Expect market to be highly volatile this week on account of global market volatility and the April series F&O expiry. Market trend will be determined by the quarterly results, global markets trend, oil price and geopolitical factors. The recent trend of the market was due to the release of high inflation data, the uncertainty surrounding Russia -Ukraine peace talks, volatile crude prices, weak quarterly results and US Fed aggressive stance on rate hike.
Risk assets globally were under pressure after Fed Chair Jerome Powell outlined his most aggressive approach to taming inflation to date, potentially endorsing two or more half percentage-point interest-rate increases. The rise in rates has already hurt frothier growth-linked technology stocks, and broader global equity markets could also come under pressure from any uptick in real yields to 3-year high at 2.9% on account of inflation spiked to 40-year high.

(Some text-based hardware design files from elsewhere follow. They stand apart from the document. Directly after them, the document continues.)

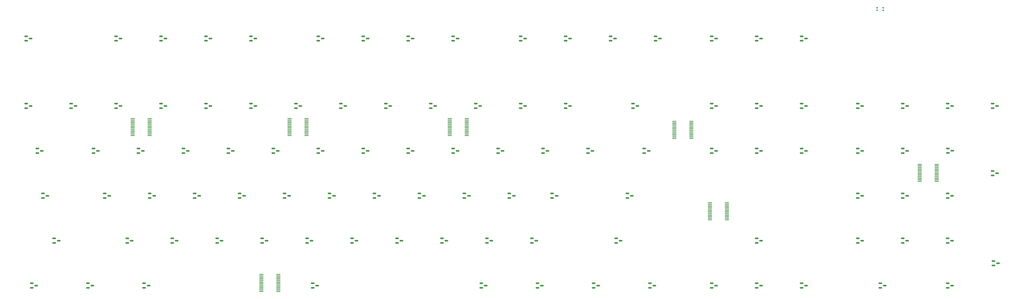
<source format=gbr>
%TF.GenerationSoftware,KiCad,Pcbnew,8.0.7-8.0.7-0~ubuntu24.04.1*%
%TF.CreationDate,2024-12-30T16:45:39-05:00*%
%TF.ProjectId,NAK100,4e414b31-3030-42e6-9b69-6361645f7063,rev?*%
%TF.SameCoordinates,Original*%
%TF.FileFunction,Paste,Top*%
%TF.FilePolarity,Positive*%
%FSLAX46Y46*%
G04 Gerber Fmt 4.6, Leading zero omitted, Abs format (unit mm)*
G04 Created by KiCad (PCBNEW 8.0.7-8.0.7-0~ubuntu24.04.1) date 2024-12-30 16:45:39*
%MOMM*%
%LPD*%
G01*
G04 APERTURE LIST*
G04 Aperture macros list*
%AMRoundRect*
0 Rectangle with rounded corners*
0 $1 Rounding radius*
0 $2 $3 $4 $5 $6 $7 $8 $9 X,Y pos of 4 corners*
0 Add a 4 corners polygon primitive as box body*
4,1,4,$2,$3,$4,$5,$6,$7,$8,$9,$2,$3,0*
0 Add four circle primitives for the rounded corners*
1,1,$1+$1,$2,$3*
1,1,$1+$1,$4,$5*
1,1,$1+$1,$6,$7*
1,1,$1+$1,$8,$9*
0 Add four rect primitives between the rounded corners*
20,1,$1+$1,$2,$3,$4,$5,0*
20,1,$1+$1,$4,$5,$6,$7,0*
20,1,$1+$1,$6,$7,$8,$9,0*
20,1,$1+$1,$8,$9,$2,$3,0*%
G04 Aperture macros list end*
%ADD10RoundRect,0.150000X-0.587500X-0.150000X0.587500X-0.150000X0.587500X0.150000X-0.587500X0.150000X0*%
%ADD11R,1.750000X0.450000*%
%ADD12RoundRect,0.135000X-0.185000X0.135000X-0.185000X-0.135000X0.185000X-0.135000X0.185000X0.135000X0*%
G04 APERTURE END LIST*
D10*
%TO.C,U26*%
X229457500Y-137250000D03*
X227582500Y-138200000D03*
X227582500Y-136300000D03*
%TD*%
%TO.C,U98*%
X494282500Y-193450000D03*
X494282500Y-195350000D03*
X496157500Y-194400000D03*
%TD*%
%TO.C,U78*%
X279970000Y-174400000D03*
X279970000Y-176300000D03*
X281845000Y-175350000D03*
%TD*%
%TO.C,U84*%
X432370000Y-136300000D03*
X432370000Y-138200000D03*
X434245000Y-137250000D03*
%TD*%
%TO.C,U5*%
X124682501Y-118200000D03*
X122807500Y-119150000D03*
X122807500Y-117250000D03*
%TD*%
%TO.C,U14*%
X112776251Y-156300000D03*
X110901250Y-157250000D03*
X110901250Y-155350000D03*
%TD*%
%TO.C,U30*%
X265682500Y-88675000D03*
X265682500Y-90575000D03*
X267557500Y-89625000D03*
%TD*%
%TO.C,U41*%
X289495000Y-155350000D03*
X289495000Y-157250000D03*
X291370000Y-156300000D03*
%TD*%
%TO.C,U70*%
X203770000Y-174400000D03*
X203770000Y-176300000D03*
X205645000Y-175350000D03*
%TD*%
%TO.C,U21*%
X200882500Y-89625000D03*
X199007500Y-90575000D03*
X199007500Y-88675000D03*
%TD*%
%TO.C,U39*%
X284732500Y-136300000D03*
X284732500Y-138200000D03*
X286607500Y-137250000D03*
%TD*%
%TO.C,U88*%
X394270000Y-193450000D03*
X394270000Y-195350000D03*
X396145000Y-194400000D03*
%TD*%
%TO.C,U87*%
X413320000Y-174400000D03*
X413320000Y-176300000D03*
X415195000Y-175350000D03*
%TD*%
%TO.C,U37*%
X265682500Y-136300000D03*
X265682500Y-138200000D03*
X267557500Y-137250000D03*
%TD*%
%TO.C,U103*%
X475232500Y-155350000D03*
X475232500Y-157250000D03*
X477107500Y-156300000D03*
%TD*%
%TO.C,U6*%
X143732501Y-118200000D03*
X141857500Y-119150000D03*
X141857500Y-117250000D03*
%TD*%
%TO.C,U4*%
X105632501Y-118200000D03*
X103757500Y-119150000D03*
X103757500Y-117250000D03*
%TD*%
%TO.C,U49*%
X513332500Y-145825000D03*
X513332500Y-147725000D03*
X515207500Y-146775000D03*
%TD*%
%TO.C,U82*%
X432370000Y-88675000D03*
X432370000Y-90575000D03*
X434245000Y-89625000D03*
%TD*%
%TO.C,U9*%
X162782501Y-89625000D03*
X160907500Y-90575000D03*
X160907500Y-88675000D03*
%TD*%
%TO.C,U71*%
X106138750Y-193450000D03*
X106138750Y-195350000D03*
X108013750Y-194400000D03*
%TD*%
%TO.C,U56*%
X358551250Y-155350000D03*
X358551250Y-157250000D03*
X360426250Y-156300000D03*
%TD*%
%TO.C,U76*%
X241870000Y-174400000D03*
X241870000Y-176300000D03*
X243745000Y-175350000D03*
%TD*%
%TO.C,U90*%
X432370000Y-193450000D03*
X432370000Y-195350000D03*
X434245000Y-194400000D03*
%TD*%
%TO.C,U50*%
X332357500Y-88675000D03*
X332357500Y-90575000D03*
X334232500Y-89625000D03*
%TD*%
%TO.C,U72*%
X129951250Y-193450000D03*
X129951250Y-195350000D03*
X131826250Y-194400000D03*
%TD*%
%TO.C,U46*%
X322832500Y-136300000D03*
X322832500Y-138200000D03*
X324707500Y-137250000D03*
%TD*%
%TO.C,U36*%
X284732500Y-88675000D03*
X284732500Y-90575000D03*
X286607500Y-89625000D03*
%TD*%
D11*
%TO.C,AM6*%
X482420000Y-143018750D03*
X482420000Y-143668750D03*
X482420000Y-144318750D03*
X482420000Y-144968750D03*
X482420000Y-145618750D03*
X482420000Y-146268750D03*
X482420000Y-146918750D03*
X482420000Y-147568750D03*
X482420000Y-148218750D03*
X482420000Y-148868750D03*
X482420000Y-149518750D03*
X482420000Y-150168750D03*
X489620000Y-150168750D03*
X489620000Y-149518750D03*
X489620000Y-148868750D03*
X489620000Y-148218750D03*
X489620000Y-147568750D03*
X489620000Y-146918750D03*
X489620000Y-146268750D03*
X489620000Y-145618750D03*
X489620000Y-144968750D03*
X489620000Y-144318750D03*
X489620000Y-143668750D03*
X489620000Y-143018750D03*
%TD*%
D10*
%TO.C,U104*%
X494282500Y-155350000D03*
X494282500Y-157250000D03*
X496157500Y-156300000D03*
%TD*%
%TO.C,U80*%
X296638750Y-193450000D03*
X296638750Y-195350000D03*
X298513750Y-194400000D03*
%TD*%
%TO.C,U38*%
X270445000Y-155350000D03*
X270445000Y-157250000D03*
X272320000Y-156300000D03*
%TD*%
D11*
%TO.C,AM1*%
X222570000Y-123593750D03*
X222570000Y-124243750D03*
X222570000Y-124893750D03*
X222570000Y-125543750D03*
X222570000Y-126193750D03*
X222570000Y-126843750D03*
X222570000Y-127493750D03*
X222570000Y-128143750D03*
X222570000Y-128793750D03*
X222570000Y-129443750D03*
X222570000Y-130093750D03*
X222570000Y-130743750D03*
X215370000Y-130743750D03*
X215370000Y-130093750D03*
X215370000Y-129443750D03*
X215370000Y-128793750D03*
X215370000Y-128143750D03*
X215370000Y-127493750D03*
X215370000Y-126843750D03*
X215370000Y-126193750D03*
X215370000Y-125543750D03*
X215370000Y-124893750D03*
X215370000Y-124243750D03*
X215370000Y-123593750D03*
%TD*%
D10*
%TO.C,U7*%
X105632501Y-89625000D03*
X103757500Y-90575000D03*
X103757500Y-88675000D03*
%TD*%
%TO.C,U10*%
X181832501Y-89625000D03*
X179957500Y-90575000D03*
X179957500Y-88675000D03*
%TD*%
%TO.C,U22*%
X219932500Y-118200000D03*
X218057500Y-119150000D03*
X218057500Y-117250000D03*
%TD*%
%TO.C,U85*%
X344263750Y-193450000D03*
X344263750Y-195350000D03*
X346138750Y-194400000D03*
%TD*%
%TO.C,U74*%
X225201250Y-193450000D03*
X225201250Y-195350000D03*
X227076250Y-194400000D03*
%TD*%
%TO.C,U91*%
X456182500Y-117250000D03*
X456182500Y-119150000D03*
X458057500Y-118200000D03*
%TD*%
%TO.C,U59*%
X413320000Y-88675000D03*
X413320000Y-90575000D03*
X415195000Y-89625000D03*
%TD*%
%TO.C,U34*%
X258032500Y-118200000D03*
X256157500Y-119150000D03*
X256157500Y-117250000D03*
%TD*%
%TO.C,U23*%
X200882500Y-118200000D03*
X199007500Y-119150000D03*
X199007500Y-117250000D03*
%TD*%
%TO.C,U35*%
X275207500Y-117250000D03*
X275207500Y-119150000D03*
X277082500Y-118200000D03*
%TD*%
%TO.C,U16*%
X158020001Y-156300000D03*
X156145000Y-157250000D03*
X156145000Y-155350000D03*
%TD*%
%TO.C,U12*%
X138970001Y-156300000D03*
X137095000Y-157250000D03*
X137095000Y-155350000D03*
%TD*%
%TO.C,U64*%
X318070000Y-174400000D03*
X318070000Y-176300000D03*
X319945000Y-175350000D03*
%TD*%
%TO.C,U66*%
X115663750Y-174400000D03*
X115663750Y-176300000D03*
X117538750Y-175350000D03*
%TD*%
D11*
%TO.C,AM4*%
X203420000Y-189718750D03*
X203420000Y-190368750D03*
X203420000Y-191018750D03*
X203420000Y-191668750D03*
X203420000Y-192318750D03*
X203420000Y-192968750D03*
X203420000Y-193618750D03*
X203420000Y-194268750D03*
X203420000Y-194918750D03*
X203420000Y-195568750D03*
X203420000Y-196218750D03*
X203420000Y-196868750D03*
X210620000Y-196868750D03*
X210620000Y-196218750D03*
X210620000Y-195568750D03*
X210620000Y-194918750D03*
X210620000Y-194268750D03*
X210620000Y-193618750D03*
X210620000Y-192968750D03*
X210620000Y-192318750D03*
X210620000Y-191668750D03*
X210620000Y-191018750D03*
X210620000Y-190368750D03*
X210620000Y-189718750D03*
%TD*%
D10*
%TO.C,U44*%
X313307500Y-117250000D03*
X313307500Y-119150000D03*
X315182500Y-118200000D03*
%TD*%
%TO.C,U96*%
X368076250Y-193450000D03*
X368076250Y-195350000D03*
X369951250Y-194400000D03*
%TD*%
%TO.C,U99*%
X456182500Y-174400000D03*
X456182500Y-176300000D03*
X458057500Y-175350000D03*
%TD*%
D11*
%TO.C,AM5*%
X400700000Y-159325000D03*
X400700000Y-159975000D03*
X400700000Y-160625000D03*
X400700000Y-161275000D03*
X400700000Y-161925000D03*
X400700000Y-162575000D03*
X400700000Y-163225000D03*
X400700000Y-163875000D03*
X400700000Y-164525000D03*
X400700000Y-165175000D03*
X400700000Y-165825000D03*
X400700000Y-166475000D03*
X393500000Y-166475000D03*
X393500000Y-165825000D03*
X393500000Y-165175000D03*
X393500000Y-164525000D03*
X393500000Y-163875000D03*
X393500000Y-163225000D03*
X393500000Y-162575000D03*
X393500000Y-161925000D03*
X393500000Y-161275000D03*
X393500000Y-160625000D03*
X393500000Y-159975000D03*
X393500000Y-159325000D03*
%TD*%
D10*
%TO.C,U17*%
X475232500Y-136300000D03*
X475232500Y-138200000D03*
X477107500Y-137250000D03*
%TD*%
%TO.C,U13*%
X172307501Y-137250000D03*
X170432500Y-138200000D03*
X170432500Y-136300000D03*
%TD*%
%TO.C,U97*%
X238982500Y-118200000D03*
X237107500Y-119150000D03*
X237107500Y-117250000D03*
%TD*%
%TO.C,U19*%
X191357500Y-137250000D03*
X189482500Y-138200000D03*
X189482500Y-136300000D03*
%TD*%
%TO.C,U57*%
X394270000Y-88675000D03*
X394270000Y-90575000D03*
X396145000Y-89625000D03*
%TD*%
%TO.C,U11*%
X162782501Y-118200000D03*
X160907500Y-119150000D03*
X160907500Y-117250000D03*
%TD*%
%TO.C,U83*%
X432370000Y-117250000D03*
X432370000Y-119150000D03*
X434245000Y-118200000D03*
%TD*%
%TO.C,U101*%
X494282500Y-174400000D03*
X494282500Y-176300000D03*
X496157500Y-175350000D03*
%TD*%
%TO.C,U93*%
X494282500Y-117250000D03*
X494282500Y-119150000D03*
X496157500Y-118200000D03*
%TD*%
%TO.C,U45*%
X303782500Y-136300000D03*
X303782500Y-138200000D03*
X305657500Y-137250000D03*
%TD*%
%TO.C,U62*%
X413320000Y-136300000D03*
X413320000Y-138200000D03*
X415195000Y-137250000D03*
%TD*%
%TO.C,U8*%
X143732501Y-89625000D03*
X141857500Y-90575000D03*
X141857500Y-88675000D03*
%TD*%
%TO.C,U89*%
X413320000Y-193450000D03*
X413320000Y-195350000D03*
X415195000Y-194400000D03*
%TD*%
%TO.C,U61*%
X413320000Y-117250000D03*
X413320000Y-119150000D03*
X415195000Y-118200000D03*
%TD*%
%TO.C,U40*%
X294257500Y-117250000D03*
X294257500Y-119150000D03*
X296132500Y-118200000D03*
%TD*%
%TO.C,U52*%
X370457500Y-88675000D03*
X370457500Y-90575000D03*
X372332500Y-89625000D03*
%TD*%
%TO.C,U28*%
X229457500Y-89625000D03*
X227582500Y-90575000D03*
X227582500Y-88675000D03*
%TD*%
%TO.C,U69*%
X184720000Y-174400000D03*
X184720000Y-176300000D03*
X186595000Y-175350000D03*
%TD*%
%TO.C,U86*%
X320451250Y-193450000D03*
X320451250Y-195350000D03*
X322326250Y-194400000D03*
%TD*%
%TO.C,U2*%
X134207501Y-137250000D03*
X132332500Y-138200000D03*
X132332500Y-136300000D03*
%TD*%
%TO.C,U73*%
X153763750Y-193450000D03*
X153763750Y-195350000D03*
X155638750Y-194400000D03*
%TD*%
%TO.C,U43*%
X313307500Y-88675000D03*
X313307500Y-90575000D03*
X315182500Y-89625000D03*
%TD*%
%TO.C,U47*%
X326657500Y-155350000D03*
X326657500Y-157250000D03*
X328532500Y-156300000D03*
%TD*%
%TO.C,U65*%
X513682500Y-184018750D03*
X513682500Y-185918750D03*
X515557500Y-184968750D03*
%TD*%
%TO.C,U105*%
X456182500Y-136300000D03*
X456182500Y-138200000D03*
X458057500Y-137250000D03*
%TD*%
%TO.C,U102*%
X456182500Y-155350000D03*
X456182500Y-157250000D03*
X458057500Y-156300000D03*
%TD*%
%TO.C,U94*%
X513332500Y-117250000D03*
X513332500Y-119150000D03*
X515207500Y-118200000D03*
%TD*%
%TO.C,U24*%
X196120000Y-156300000D03*
X194245000Y-157250000D03*
X194245000Y-155350000D03*
%TD*%
D12*
%TO.C,R2*%
X464400000Y-76555000D03*
X464400000Y-77575000D03*
%TD*%
D10*
%TO.C,U79*%
X299020000Y-174400000D03*
X299020000Y-176300000D03*
X300895000Y-175350000D03*
%TD*%
%TO.C,U15*%
X153257501Y-137250000D03*
X151382500Y-138200000D03*
X151382500Y-136300000D03*
%TD*%
D12*
%TO.C,R1*%
X466940000Y-77575000D03*
X466940000Y-76555000D03*
%TD*%
D10*
%TO.C,U31*%
X253270000Y-156300000D03*
X251395000Y-157250000D03*
X251395000Y-155350000D03*
%TD*%
%TO.C,U20*%
X181832500Y-118200000D03*
X179957500Y-119150000D03*
X179957500Y-117250000D03*
%TD*%
%TO.C,U60*%
X394270000Y-136300000D03*
X394270000Y-138200000D03*
X396145000Y-137250000D03*
%TD*%
%TO.C,U100*%
X475232500Y-174400000D03*
X475232500Y-176300000D03*
X477107500Y-175350000D03*
%TD*%
%TO.C,U51*%
X351407500Y-88675000D03*
X351407500Y-90575000D03*
X353282500Y-89625000D03*
%TD*%
%TO.C,U58*%
X394270000Y-117250000D03*
X394270000Y-119150000D03*
X396145000Y-118200000D03*
%TD*%
%TO.C,U95*%
X465707500Y-193450000D03*
X465707500Y-195350000D03*
X467582500Y-194400000D03*
%TD*%
%TO.C,U53*%
X360932500Y-117250000D03*
X360932500Y-119150000D03*
X362807500Y-118200000D03*
%TD*%
%TO.C,U33*%
X494370000Y-136268750D03*
X494370000Y-138168750D03*
X496245000Y-137218750D03*
%TD*%
%TO.C,U32*%
X234220000Y-156300000D03*
X232345000Y-157250000D03*
X232345000Y-155350000D03*
%TD*%
%TO.C,U55*%
X365695000Y-136300000D03*
X365695000Y-138200000D03*
X367570000Y-137250000D03*
%TD*%
%TO.C,U67*%
X146620000Y-174400000D03*
X146620000Y-176300000D03*
X148495000Y-175350000D03*
%TD*%
%TO.C,U27*%
X248507500Y-137250000D03*
X246632500Y-138200000D03*
X246632500Y-136300000D03*
%TD*%
%TO.C,U18*%
X210407500Y-137250000D03*
X208532500Y-138200000D03*
X208532500Y-136300000D03*
%TD*%
%TO.C,U92*%
X475232500Y-117250000D03*
X475232500Y-119150000D03*
X477107500Y-118200000D03*
%TD*%
%TO.C,U68*%
X165670000Y-174400000D03*
X165670000Y-176300000D03*
X167545000Y-175350000D03*
%TD*%
%TO.C,U63*%
X353788750Y-174400000D03*
X353788750Y-176300000D03*
X355663750Y-175350000D03*
%TD*%
%TO.C,U81*%
X177070000Y-156300000D03*
X175195000Y-157250000D03*
X175195000Y-155350000D03*
%TD*%
D11*
%TO.C,AM3*%
X378420000Y-124768750D03*
X378420000Y-125418750D03*
X378420000Y-126068750D03*
X378420000Y-126718750D03*
X378420000Y-127368750D03*
X378420000Y-128018750D03*
X378420000Y-128668750D03*
X378420000Y-129318750D03*
X378420000Y-129968750D03*
X378420000Y-130618750D03*
X378420000Y-131268750D03*
X378420000Y-131918750D03*
X385620000Y-131918750D03*
X385620000Y-131268750D03*
X385620000Y-130618750D03*
X385620000Y-129968750D03*
X385620000Y-129318750D03*
X385620000Y-128668750D03*
X385620000Y-128018750D03*
X385620000Y-127368750D03*
X385620000Y-126718750D03*
X385620000Y-126068750D03*
X385620000Y-125418750D03*
X385620000Y-124768750D03*
%TD*%
D10*
%TO.C,U25*%
X215170000Y-156300000D03*
X213295000Y-157250000D03*
X213295000Y-155350000D03*
%TD*%
%TO.C,U48*%
X332357500Y-117250000D03*
X332357500Y-119150000D03*
X334232500Y-118200000D03*
%TD*%
%TO.C,U3*%
X110395001Y-137250000D03*
X108520000Y-138200000D03*
X108520000Y-136300000D03*
%TD*%
D11*
%TO.C,AM2*%
X283270000Y-123593750D03*
X283270000Y-124243750D03*
X283270000Y-124893750D03*
X283270000Y-125543750D03*
X283270000Y-126193750D03*
X283270000Y-126843750D03*
X283270000Y-127493750D03*
X283270000Y-128143750D03*
X283270000Y-128793750D03*
X283270000Y-129443750D03*
X283270000Y-130093750D03*
X283270000Y-130743750D03*
X290470000Y-130743750D03*
X290470000Y-130093750D03*
X290470000Y-129443750D03*
X290470000Y-128793750D03*
X290470000Y-128143750D03*
X290470000Y-127493750D03*
X290470000Y-126843750D03*
X290470000Y-126193750D03*
X290470000Y-125543750D03*
X290470000Y-124893750D03*
X290470000Y-124243750D03*
X290470000Y-123593750D03*
%TD*%
%TO.C,AM0*%
X156070000Y-123593750D03*
X156070000Y-124243750D03*
X156070000Y-124893750D03*
X156070000Y-125543750D03*
X156070000Y-126193750D03*
X156070000Y-126843750D03*
X156070000Y-127493750D03*
X156070000Y-128143750D03*
X156070000Y-128793750D03*
X156070000Y-129443750D03*
X156070000Y-130093750D03*
X156070000Y-130743750D03*
X148870000Y-130743750D03*
X148870000Y-130093750D03*
X148870000Y-129443750D03*
X148870000Y-128793750D03*
X148870000Y-128143750D03*
X148870000Y-127493750D03*
X148870000Y-126843750D03*
X148870000Y-126193750D03*
X148870000Y-125543750D03*
X148870000Y-124893750D03*
X148870000Y-124243750D03*
X148870000Y-123593750D03*
%TD*%
D10*
%TO.C,U75*%
X222820000Y-174400000D03*
X222820000Y-176300000D03*
X224695000Y-175350000D03*
%TD*%
%TO.C,U29*%
X248507500Y-89625000D03*
X246632500Y-90575000D03*
X246632500Y-88675000D03*
%TD*%
%TO.C,U77*%
X260920000Y-174400000D03*
X260920000Y-176300000D03*
X262795000Y-175350000D03*
%TD*%
%TO.C,U42*%
X308545000Y-155350000D03*
X308545000Y-157250000D03*
X310420000Y-156300000D03*
%TD*%
%TO.C,U54*%
X341882500Y-136300000D03*
X341882500Y-138200000D03*
X343757500Y-137250000D03*
%TD*%
M02*

</source>
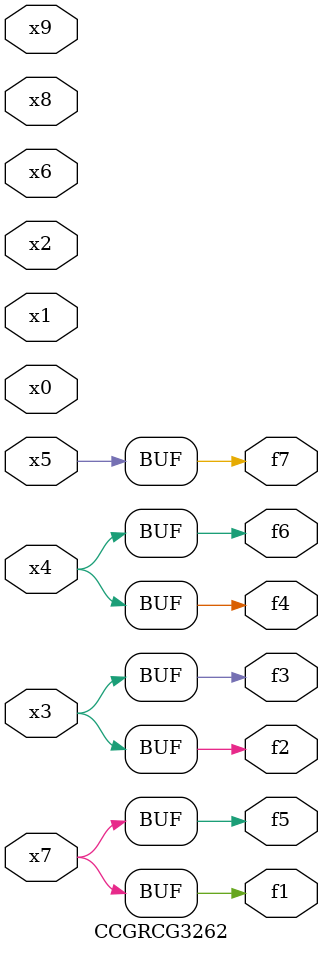
<source format=v>
module CCGRCG3262(
	input x0, x1, x2, x3, x4, x5, x6, x7, x8, x9,
	output f1, f2, f3, f4, f5, f6, f7
);
	assign f1 = x7;
	assign f2 = x3;
	assign f3 = x3;
	assign f4 = x4;
	assign f5 = x7;
	assign f6 = x4;
	assign f7 = x5;
endmodule

</source>
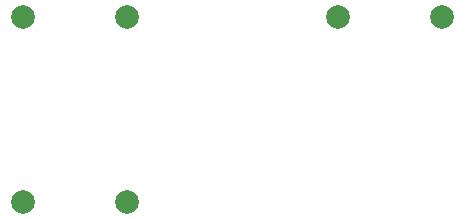
<source format=gbr>
%TF.GenerationSoftware,KiCad,Pcbnew,5.1.5-52549c5~84~ubuntu18.04.1*%
%TF.CreationDate,2019-12-01T00:32:42+01:00*%
%TF.ProjectId,clasicOverdrive,636c6173-6963-44f7-9665-726472697665,A*%
%TF.SameCoordinates,PX6708f40PY898d9f8*%
%TF.FileFunction,NonPlated,1,2,NPTH,Drill*%
%TF.FilePolarity,Positive*%
%FSLAX46Y46*%
G04 Gerber Fmt 4.6, Leading zero omitted, Abs format (unit mm)*
G04 Created by KiCad (PCBNEW 5.1.5-52549c5~84~ubuntu18.04.1) date 2019-12-01 00:32:42*
%MOMM*%
%LPD*%
G04 APERTURE LIST*
%TA.AperFunction,ComponentDrill*%
%ADD10C,2.000000*%
%TD*%
G04 APERTURE END LIST*
D10*
%TO.C,RV2*%
X-600000Y61500000D03*
X8200000Y61500000D03*
%TO.C,RV3*%
X-600000Y45800000D03*
X8200000Y45800000D03*
%TO.C,RV1*%
X26100000Y61500000D03*
X34900000Y61500000D03*
M02*

</source>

The extent of the slide in stock markets suggests that after Powell’s comments traders are worried the Fed might go harder for longer. The tone of his remarks could have been taken that while markets aren’t concerned about a 50 basis-point-hike in May, which is already priced in.
Nifty has been very volatile throughout the week. However, it has held its key retracement level around 16900 and managed to close above the 17000 mark. Going forward, major support for the index stands at 16900-16666 On the flipside, we can expect the index to find resistance at higher levels around 17350-17500.
Hindalco has given a trendline breakdown on the daily scale with a bearish candle and has been sustaining below the same and showing weakness. There is loss of momentum across the metal space which will keep the prices under pressure. RSI oscillator is also negatively placed on the daily and weekly scale. Considering the current chart structure, we advise traders to sell the stock for a down move towards 480 with a stop loss 530.
Reliance has taken support between 23.6% to 38.20% retracement of the recent rise and has started the next leg of up move. It has formed a bullish candle on the daily scale indicating buying interest. RSI oscillator is also positively placed on the daily and weekly scale. 3 Considering the current chart structure, we advise traders to buy the stock on small dip for an up move towards 2900 with a stop loss of 2660.